Acórdão de 2º Grau

Transferência de Financiamento (contrato de gaveta) 0761551-93.2022.8.18.0000


Ementa

EMENTA AGRAVO DE INSTRUMENTO. AÇÃO REVISIONAL DE CONTRATO DE PROMESSA DE COMPRA E VENDA DE IMÓVEL C/C PEDIDO DE TUTELA ANTECIPADA. PEDIDO LIMINAR DE DEPÓSITO EM JUÍZO DAS PARCELAS INCONTROVERSAS. DECISÃO LIMINAR DE INDEFERIMENTO. PLEITO RECURSAL DE ANULAÇÃO DE CLÁUSULAS CONTRATUAIS. PLEITO QUE SE CONFUNDE COM O MÉRITO DA DEMANDA. IMPOSSIBILIDADE DE ANÁLISE DO MÉRITO EM SEDE DE AGRAVO DE INSTRUMENTO. RECURSO CONHECIDO E DESPROVIDO. I – In casu, o Magistrado a quo indeferiu o pedido liminar de depósito em juízo dos valores incontroversos das prestações apuradas em planilha de cálculo pericial contábil. II – Ocorre que a insurgência recursal da Agravante neste AI, pugna pela declaração de anulação do termo aditivo 01, que estabelece os juros contratuais, ante a sua abusividade e ausência de testemunha. III - Nessa senda, observa-se que, em sede de agravo de instrumento não é possível analisar matéria que se confunde com o mérito da demanda originária. IV – Desse modo, o pedido recursal deve ser examinado em sede de cognição exauriente. V - Agravo de Instrumento conhecido e desprovido. (TJPI - AGRAVO DE INSTRUMENTO 0761551-93.2022.8.18.0000 - Relator: DIOCLECIO SOUSA DA SILVA - 1ª Câmara Especializada Cível - Data 07/06/2024 )

Acórdão


ÓRGÃO JULGADOR : 1ª Câmara Especializada Cível

AGRAVO DE INSTRUMENTO (202) No 0761551-93.2022.8.18.0000

AGRAVANTE: MARIA ELZA BARBOSA FERREIRA

Advogado(s) do reclamante: ELIAS PIO MENDES FREITAS

AGRAVADO: R. R. CONSTRUCOES E IMOBILIARIA LTDA

Advogado(s) do reclamado: ANA VALERIA SOUSA TEIXEIRA, MITCHAEL JOHNSON VIANA MATOS ANDRADE

RELATOR(A): Desembargador DIOCLÉCIO SOUSA DA SILVA


 

EMENTA

AGRAVO DE INSTRUMENTO. AÇÃO REVISIONAL DE CONTRATO DE PROMESSA DE COMPRA E VENDA DE IMÓVEL C/C PEDIDO DE TUTELA ANTECIPADA. PEDIDO LIMINAR DE DEPÓSITO EM JUÍZO DAS PARCELAS INCONTROVERSAS. DECISÃO LIMINAR DE INDEFERIMENTO. PLEITO RECURSAL DE ANULAÇÃO DE CLÁUSULAS CONTRATUAIS. PLEITO QUE SE CONFUNDE COM O MÉRITO DA DEMANDA. IMPOSSIBILIDADE DE ANÁLISE DO MÉRITO EM SEDE DE AGRAVO DE INSTRUMENTO. RECURSO CONHECIDO E DESPROVIDO.

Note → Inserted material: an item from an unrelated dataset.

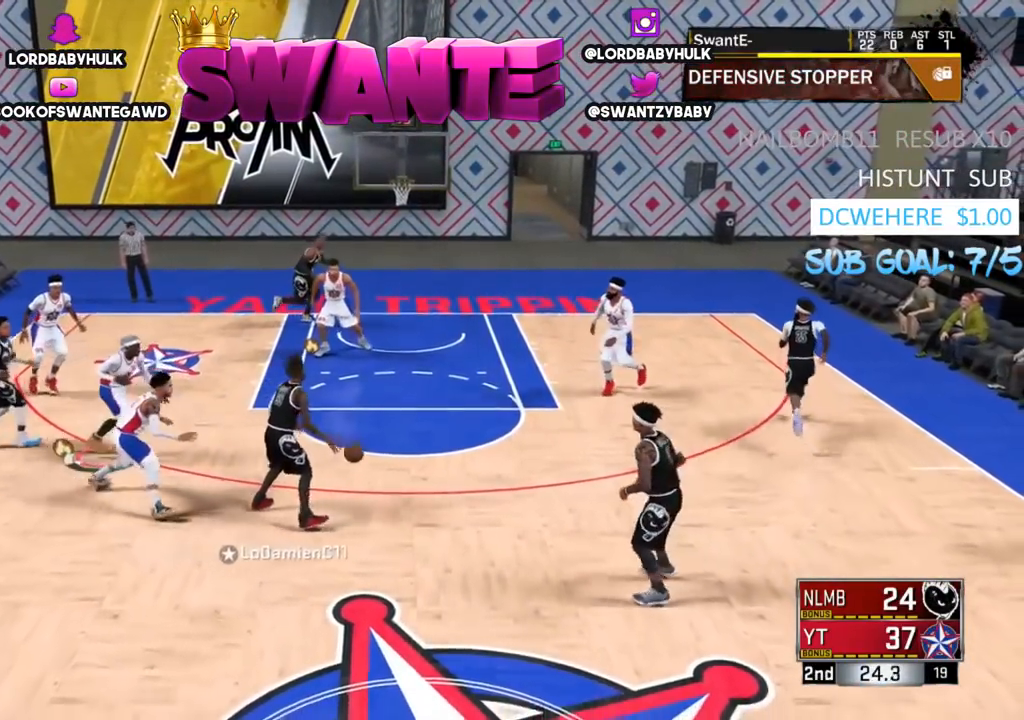
{"buttons": [], "left_stick": "right", "right_stick": "center", "events": [[283, "left_stick", "right"], [483, "R2", "up"]]}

I – In casu, o Magistrado a quo indeferiu o pedido liminar de depósito em juízo dos valores incontroversos das prestações apuradas em planilha de cálculo pericial contábil.

II – Ocorre que a insurgência recursal da Agravante neste AI, pugna pela declaração de anulação do termo aditivo 01, que estabelece os juros contratuais, ante a sua abusividade e ausência de testemunha.

III - Nessa senda, observa-se que, em sede de agravo de instrumento não é possível analisar matéria que se confunde com o mérito da demanda originária.

IV – Desse modo, o pedido recursal deve ser examinado em sede de cognição exauriente.

V - Agravo de Instrumento conhecido e desprovido.



ACÓRDÃO


Vistos, relatados e discutidos os presentes autos, “Acordam os componentes da 1ª Câmara Especializada Cível, à unanimidade, nos termos do voto do Relator, em conhecer e negar provimento ao recurso.

SESSÃO ORDINÁRIA DO PLENÁRIO VIRTUAL DA 1ª CÂMARA ESPECIALIZADA CÍVEL DO EGRÉGIO TRIBUNAL DE JUSTIÇA DO ESTADO DO PIAUÍ, em Teresina/PI, realizada no período de 24 de maio a 03 de junho de 2024 .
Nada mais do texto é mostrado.